1994 : L’État français complice du génocide au Rwanda




La France a une lourde responsabilité dans le dernier génocide du XXe siècle, mais elle peine à être mise au jour, de nombreux politiciens et magistrats œuvrant en ce sens.

L’attentat contre l’avion présidentiel d’Habyarimana du 6 avril 1994 déclenche le dernier génocide du XXe siècle. Près d’un million de victimes, majoritairement tutsis, meurent selon une logique politique mise en place plusieurs années auparavant. La France, qui a largement participé aux clivages Hutus/Tutsis [1], était au courant des massacres et a pourtant livré des armes avant et pendant le génocide, a protégé les génocidaires et déclassifie les archives au compte-goutte. Comme disait François Mitterrand « Dans ces pays-là, un génocide n’est pas trop important » !

Les Tutsis ont commencé à être stigmatisés lors de l’introduction, en 1931, de la carte d’identité par la Belgique, à qui la Société des nations avait confié la « tutelle » du Rwanda. Après des décennies d’exclusion, d’arrestations et de massacres, le 6 avril 1994 vers 21h30 le major Ntabakuse (commandant d’une unité de l’armée rwandaise) appelle à venger le président Habyarimana, tué dans l’attentat contre son avion, en tuant des Tutsis.

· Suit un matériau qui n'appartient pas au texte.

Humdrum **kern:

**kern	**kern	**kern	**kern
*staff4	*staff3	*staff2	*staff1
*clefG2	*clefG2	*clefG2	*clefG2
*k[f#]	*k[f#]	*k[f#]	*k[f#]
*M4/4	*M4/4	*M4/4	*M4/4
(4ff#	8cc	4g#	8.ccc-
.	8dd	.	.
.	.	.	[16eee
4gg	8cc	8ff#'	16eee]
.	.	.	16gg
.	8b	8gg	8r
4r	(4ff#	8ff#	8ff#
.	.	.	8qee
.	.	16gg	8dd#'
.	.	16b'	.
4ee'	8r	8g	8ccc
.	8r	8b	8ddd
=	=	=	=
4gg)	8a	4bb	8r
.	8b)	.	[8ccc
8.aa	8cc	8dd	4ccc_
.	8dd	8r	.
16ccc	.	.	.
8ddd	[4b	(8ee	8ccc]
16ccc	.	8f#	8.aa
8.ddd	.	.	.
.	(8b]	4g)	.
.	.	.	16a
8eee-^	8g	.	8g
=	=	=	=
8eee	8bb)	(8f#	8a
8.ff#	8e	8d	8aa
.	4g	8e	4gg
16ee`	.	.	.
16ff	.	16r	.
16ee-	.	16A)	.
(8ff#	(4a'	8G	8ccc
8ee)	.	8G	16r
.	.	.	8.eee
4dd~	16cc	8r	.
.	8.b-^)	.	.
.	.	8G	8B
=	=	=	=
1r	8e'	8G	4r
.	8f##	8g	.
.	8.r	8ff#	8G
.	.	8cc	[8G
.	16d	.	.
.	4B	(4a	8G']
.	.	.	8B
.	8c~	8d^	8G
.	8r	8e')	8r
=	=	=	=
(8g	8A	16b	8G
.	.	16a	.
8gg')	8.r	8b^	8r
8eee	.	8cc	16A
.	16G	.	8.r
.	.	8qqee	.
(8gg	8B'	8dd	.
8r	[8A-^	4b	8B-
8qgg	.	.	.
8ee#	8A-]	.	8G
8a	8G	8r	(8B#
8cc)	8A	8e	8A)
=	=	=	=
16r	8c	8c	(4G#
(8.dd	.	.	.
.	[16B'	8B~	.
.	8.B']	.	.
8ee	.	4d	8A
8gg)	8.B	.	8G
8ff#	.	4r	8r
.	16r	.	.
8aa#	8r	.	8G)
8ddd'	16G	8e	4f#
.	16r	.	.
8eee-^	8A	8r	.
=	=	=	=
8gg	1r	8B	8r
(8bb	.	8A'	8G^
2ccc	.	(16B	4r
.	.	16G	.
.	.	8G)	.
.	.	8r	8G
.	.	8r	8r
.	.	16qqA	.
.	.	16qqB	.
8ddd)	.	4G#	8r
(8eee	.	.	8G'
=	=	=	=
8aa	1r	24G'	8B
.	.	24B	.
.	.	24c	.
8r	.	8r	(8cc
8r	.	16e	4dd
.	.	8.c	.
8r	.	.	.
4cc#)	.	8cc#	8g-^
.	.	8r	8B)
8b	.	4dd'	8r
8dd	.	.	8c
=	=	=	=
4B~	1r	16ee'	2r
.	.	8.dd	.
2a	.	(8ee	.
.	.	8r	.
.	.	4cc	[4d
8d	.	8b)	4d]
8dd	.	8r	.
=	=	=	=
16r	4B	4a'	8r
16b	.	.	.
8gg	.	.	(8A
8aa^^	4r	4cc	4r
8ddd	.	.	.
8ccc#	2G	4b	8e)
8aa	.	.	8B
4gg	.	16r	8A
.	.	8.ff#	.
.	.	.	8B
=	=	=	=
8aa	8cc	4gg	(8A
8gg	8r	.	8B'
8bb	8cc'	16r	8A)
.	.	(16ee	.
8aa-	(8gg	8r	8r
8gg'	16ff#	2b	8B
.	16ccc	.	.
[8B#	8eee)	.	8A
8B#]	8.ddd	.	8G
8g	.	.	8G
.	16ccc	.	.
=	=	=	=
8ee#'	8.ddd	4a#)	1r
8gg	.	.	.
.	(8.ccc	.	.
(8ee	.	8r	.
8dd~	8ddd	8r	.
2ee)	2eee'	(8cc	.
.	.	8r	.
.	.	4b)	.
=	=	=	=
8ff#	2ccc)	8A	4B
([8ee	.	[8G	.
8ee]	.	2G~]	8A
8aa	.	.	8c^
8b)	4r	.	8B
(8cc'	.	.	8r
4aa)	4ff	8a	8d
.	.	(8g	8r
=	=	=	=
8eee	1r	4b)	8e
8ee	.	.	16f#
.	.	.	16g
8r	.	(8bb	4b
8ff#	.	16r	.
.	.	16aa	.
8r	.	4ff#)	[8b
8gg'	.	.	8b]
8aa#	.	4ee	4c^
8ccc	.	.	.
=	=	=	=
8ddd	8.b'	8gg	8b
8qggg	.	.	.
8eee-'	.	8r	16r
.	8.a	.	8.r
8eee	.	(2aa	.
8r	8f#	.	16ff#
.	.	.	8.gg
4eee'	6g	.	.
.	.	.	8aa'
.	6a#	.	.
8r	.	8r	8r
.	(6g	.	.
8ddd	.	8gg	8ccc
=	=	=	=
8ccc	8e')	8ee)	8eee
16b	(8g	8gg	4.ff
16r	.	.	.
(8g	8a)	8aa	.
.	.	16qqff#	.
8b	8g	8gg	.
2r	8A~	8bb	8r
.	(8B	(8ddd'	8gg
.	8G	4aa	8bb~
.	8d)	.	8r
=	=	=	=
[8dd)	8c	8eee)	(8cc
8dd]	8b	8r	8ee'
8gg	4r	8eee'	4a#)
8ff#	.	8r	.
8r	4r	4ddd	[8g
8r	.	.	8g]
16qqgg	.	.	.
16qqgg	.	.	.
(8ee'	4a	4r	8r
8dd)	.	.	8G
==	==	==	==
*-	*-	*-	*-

Le commandant français Grégoire de Saint-Quentin était présent et a probablement fait ses aller-retours sur les lieux du crash avec Ntabakuse ; c’est à ce moment que toutes les pièces à conviction, débris de missiles et boîtes noires, notamment, ont été subtilisés et cachés par la France. Le génocide commence à peine une heure après le crash. Tout était donc prêt : distribution d’armes, liste de personnes à exécuter, propagande massive, etc.

Une implication française évidente

La France a livré des armes jusqu’au 23 mai (Hubert Védrine, alors secrétaire général de l’Elysée, et Jean-Claude Urbano, vice-consul de France à Goma, ont justifié ces livraisons en précisant que les contrats avaient été passés avant l’embargo, décrété le 17 mai). L’ambassadeur Marlaud constitue le gouvernement intérimaire Rwandais le 8 avril à l’ambassade française (ambassade qui sera fermée le 12 juste après que Marlaud lui-même ait brûlé toutes les archives) en ne respectant pas du tout les accords d’Arusha de 1993 : les 5 porte-feuilles ministériels promis au Front patriotique rwandais (FPR), parti tutsi, par exemple, sont inexistants. Sur les 21 ministres de ce gouvernement, 16 seront accusés de génocide par le Tribunal pénal international pour le Rwanda. Des banques françaises (BNP et le Crédit lyonnais) accordent des prêts au gouvernement rwandais de 6 millions d’euros pour acheter des armes. Ces armes arriveront à l’aéroport de Goma (au Zaïre) qui est contrôlé par les Français...

Les opérations militaires officielles sont tout aussi scandaleuses. L’opération Noroît, qui vise à stopper le FPR (à partir du 4 octobre 1990), est illégale puisque la France n’avait pas d’accord de défense avec le Rwanda. L’opération Amaryllis (du 9 au 14 avril 1994, en plein génocide donc) permet de livrer des armes aux génocidaires et d’exfiltrer 120 proches d’Habyarimana. Enfin, l’opération Turquoise (22 juin-22 août 1994), définie comme « opération humanitaire au sens sécuritaire » selon le colonel François Luizet, se battra contre le FPR, seule force qui s’efforce d’arrêter le génocide. Elle laisse massacrer des Tutsis, ne désarme pas les assassins, n’arrête pas de présumés génocidaires et même les aide à fuir au Zaïre. Képi blanc, un mensuel de la Légion étrangère confirme : « Battue sur le terrain, l’armée rwandaise se replie, en désordre, vers la « zone humanitaire sûre. » L’état-major tactique de l’opération Turquoise provoque et organise l’évacuation du gouvernement de transition rwandais vers le Zaïre [2].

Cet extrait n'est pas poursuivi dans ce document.